– Вам жалко уходящей зимы?
Он прав, ей очень жаль уходящей зимы. Но еще больше – себя. Улыбнись сейчас человеку, и все, может быть, наладится, потому что случайный прохожий, остановившийся около чужой беды, изначально добр. Сергей ведь тоже когда-то остановился…
– Спасибо, мне уже лучше, – соврала Лена, ибо ей становилось все горше и горше.
Парень помялся, но она не дала ему никакого знака, посыла, чтобы он задержался, и спортсмен, кивнув ей, исчез за снегом. Был или не был? Где Сергей?
Сергей стоял на выходе из кафе перед протянутой рукой Бабы Яги. Не позолотил при входе костлявой шершавую ладонь – вот и получил то, чего и в страшном сне не могло привидеться. С запозданием, но придется исправляться.
Достал из нагрудного кармана красную коробочку в виде сердечка, поднял выпуклую крышку. Обручальное колечко с крохотным бриллиантиком вынулось из прорези легко – он часто доставал его, любуясь и представляя, как оно будет смотреться на руке у Лены. Лена ушла, и он надел его на костистый, с длинным коричневым ногтем палец Бабы Яги. Улыбнулся в замершую над ним видеокамеру, кивнул напрягшейся перед броском официантке – кто успеет. И вышел.
И секла ему лицо последняя, может быть, в этом году метель. Прохожие торопились спрятаться в тепло, чтобы переждать непогоду, и лишь два человека, не замечая снега и ветра, упорными корабликами шли по улице. В противоположных направлениях. Они не захотели пережидать ненастье в бухте, и пурга трепала их паруса, подводные рифы наносили им пробоины, компас терял курс, а ветер уносил все дальше и дальше от берега. Спасительным красным светом вспыхнули вроде впереди маяки-светофоры, но это в море они дают ориентиры и манят к себе. На московских улицах они таят опасность, запрещая идти дальше. А может, наоборот, останавливая людей для того, чтобы они могли еще раз остановиться, оглянуться…
1.
Как она танцевала!
Полевая форма делала ее мешковатой – но только до момента, пока не вошла в круг.

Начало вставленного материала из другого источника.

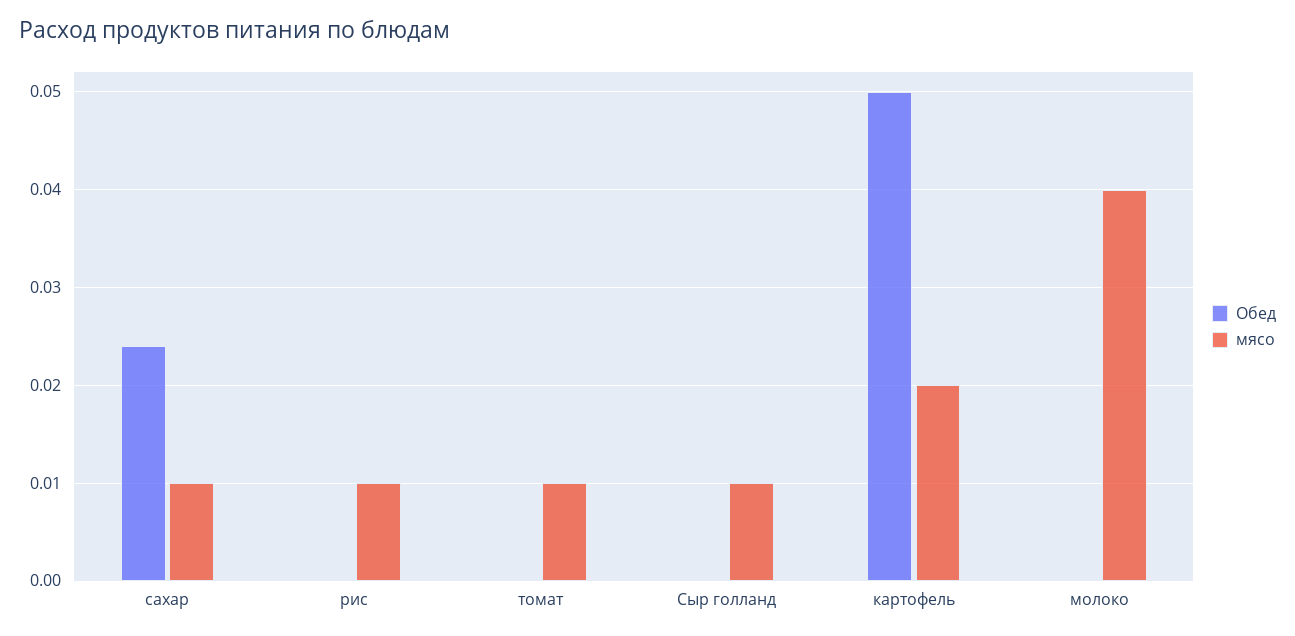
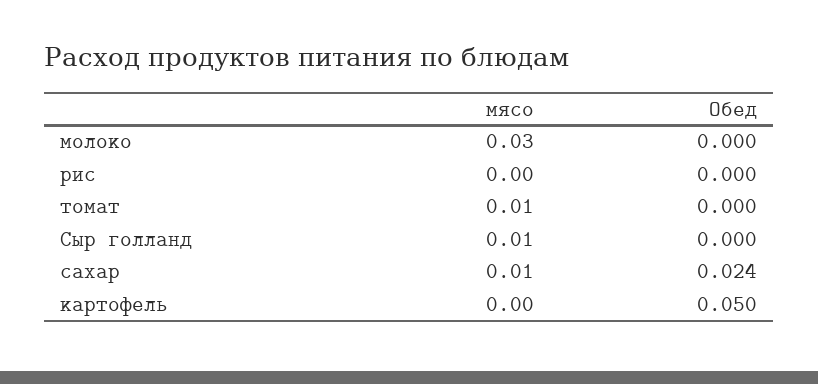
  {
    "Обед": {
      "сахар": 0.024,
      "рис": 0,
      "томат": 0,
      "Сыр голланд": 0,
      "картофель": 0.05,
      "молоко": 0
    },
    "мясо": {
      "сахар": 0.01,
-     "рис": 0.01,
+     "рис": 0,
      "томат": 0.01,
      "Сыр голланд": 0.01,
-     "картофель": 0.02,
+     "картофель": 0,
-     "молоко": 0.04
+     "молоко": 0.03
    }
  }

Под буро-зелеными разводами «пятнашки», растворяющей среди рыжих мхов, зеленой листвы и болотной жижи бойцов спецназа, неожиданно проявилось гибкое, легко откликающееся на музыку тело. Так для хорошего поэта не существует проблем с рифмой, для снайпера – точки, в которой должен остановиться его выстрел.
Зал смотрел на нее.
Не особо красивая и приметная за столом, курящая одну за другой сигареты, она, несомненно, знала свой главный козырь и не торопилась вытаскивать его из колоды прежде времени. Позволила даже кому-то выиграть ничего не значащую, разминочную партию, пропустив первые танцы и снисходительно наблюдая из-за сигаретной дымки, как камуфляжные кавалеры торопливо расхватывали немногих дам, оказавшихся в этот вечер в кафе.
До нее очередь так и не дошла, никто даже из ее знакомых не захотел обрекать себя на вечер с грузным прапорщиком-связистом – и она всем отомстила. После смены кассеты вышла из-за столика вроде бы за компанию и вместе с компанией, но стоило ей сделать первые движения, как стало ясно: королева нынче – она. Женщины тут же постарались отойти от нее подальше: находясь рядом, они безнадежно проигрывали ей в легкости, элегантности, красоте движений. Зато мужчины – о, мужчины, созданные быть самым чутким биологическим барометром женской притягательности, мгновенно заполонили, затоптали образовавшийся вакуум, стали расправлять складки под ремнями, приводить в порядок потные прически. И многие из тех, кто уже определился с дамами на вечер, позавидовал опоздавшим…
У синей реченьки, под красным солнышком,
С тобой мы прятали от всех любовь, —
подпевала себе прапорщик.
– Тигрыч, не рви сердце.
Мое отчество вообще-то Львович, но после одной из рукопашных, когда я впился зубами в горло бородатому арабу, собственные разведчики повысили меня в зверином табеле о рангах.
Я сижу рядом с Бауди, и зал поначалу косился на нас: появление чеченца среди вышедших из боев офицеров готово было подвигнуть их как минимум на выяснение отношений, и озверевший от войны люд остужали только мои подполковничьи погоны. Геббельсом здесь поработала московская пресса, в большинстве своем состоящая из чванливых и говорливых сосунков, за хороший гонорар готовых расписать в разделе сатиры и юмора похороны собственной матери. В чеченской войне они разбиралась как папуасы в северном сиянии и писали больше о себе, о своем героическом пребывании где-то рядом с войной, но оказались абсолютно не способны приблизиться к первопричине кавказских событий.